FIRST, no matter their intentions, Robinhood is reliant on their ability to participate as an intermediary. This reliance involves compliance with the SEC, Banks, and other significant players. Like Chipotle, they drove their brand with their internal intention, not accounting for their reliance on other players. In Chipotle’s case, they advertised unmatch quality with local suppliers, cornering themselves into unmaintainable standards. In contrast, Taco Bell has had food quality problems, but no one cares because they know they are taking a risk going to Taco Bell.

Chipotle Ad

SECOND, Robinhood may have opened the market too broadly. Pre-Robinhood, nothing was stopping an individual from opening a brokerage account (which is what you create when you sign up for Robinhood). The process was just more complicated than downloading an app and clicking a button. That is not a negative, aside from the reality that financial literacy is not widespread throughout the public, and Robinhood did not explicitly make clear the rules and risks of engagement.

TD Ameritrade Ad

Who is at fault, and how do we fix it?

I would argue that no one single group or entity is directly responsible for what happened with GME; however, we can make changes to prevent this in the future. Implementing a stock freeze on abnormalities, followed by human inspection before unfreezing, could solve this. For example, with GME, if there were a mechanism in the (computerized) stock exchange to freeze the stock at $100 (the apex of the exponential growth that occurred), every participating investor would have a moment to cool down, and the SEC could have formulated a proper plan. This mechanism would not have prevented the “short squeeze,” at $100, the “short squeeze” was already successful. This mechanism would have provided time to the general public to fully understand the nature of why GME was rising. The third benefit is found within a hypothetical: let’s say, that Pfizer cures every type of cancer, GME type growth would occur. In this situation, the mechanism would put a temporary freeze, the human inspection could happen, and the stock could un-freeze. There might be a slight advantage to some investors on the reopening (due to lower latency, allowing faster reaction time). However, people would hypothetically continue to buy the stock, and the mechanism will likely not have adversely affected Pfizer’s stock growth — all because the stock growth would be based on real value.

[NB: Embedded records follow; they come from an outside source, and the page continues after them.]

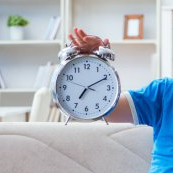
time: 7:10
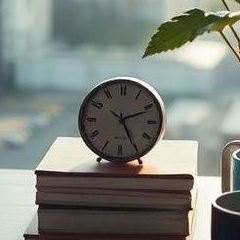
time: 2:25
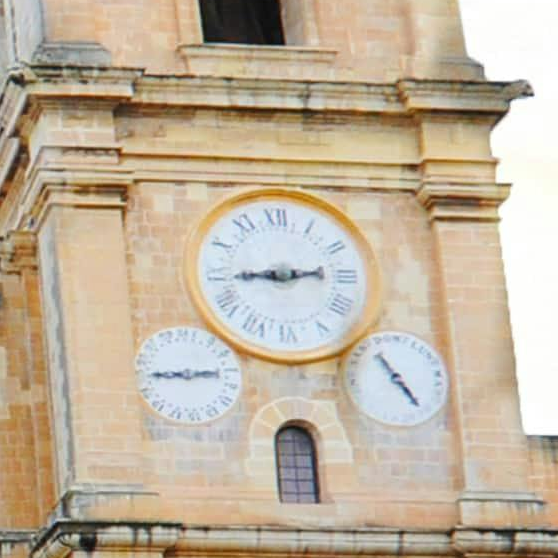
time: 2:44
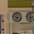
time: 9:36
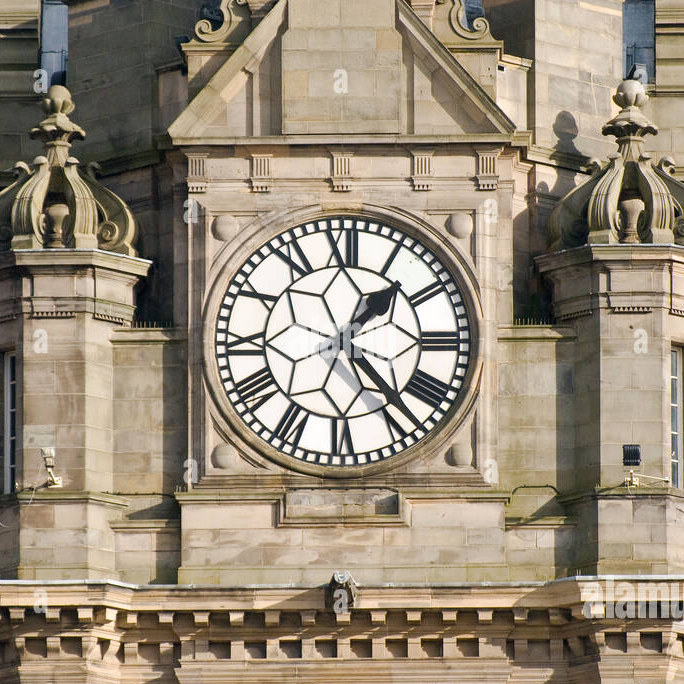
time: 1:22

Ending Notes and Qualifiers:

a) in “what makes a stock valuable”, just because I might not buy a disc version console, doesn’t mean that other people might not. The presence of the commentary is to establish that their is a divide in preference and that divide is caused by the growing number of market solutions.

b) in “who is at fault, and how do we fix it?”, $100 is an arbitrary number that happens to fall around the apex of exponential growth within the specific case of GME. Exponential growth can be measured by the “rate of change”, which is what the suggested mechanism should be based on.

c) in “why are people so divided and mad about it?”, my comments on Taco Bell are strictly based on my own opinion, however may be shared by others.

d) in “who is at fault, and how do we fix it?”, a reader might assume that a freeze on trading is what happened and the point of the article is mute. The distinction between what happened (a halt on trading) and what this article suggests is: with a mechanism, it is applied to the entire market and triggers via a conditional computerized, reduced-biast, processes; then undergoes human review. What happened with GME was solely moderated by human review.

c) This is an opinion article, the solution provided may not be the best one. However, there is no single right answer, there is no solution that can make everyone happy. This does not mean we should not want to create a better solution.

d) I did not invest or short or take any positions. Lots of people made money and lost money (big money and the general public). It is simply logical to assume that there should be mechanisms in place to protect all participants while minimizing interference in free-market processess.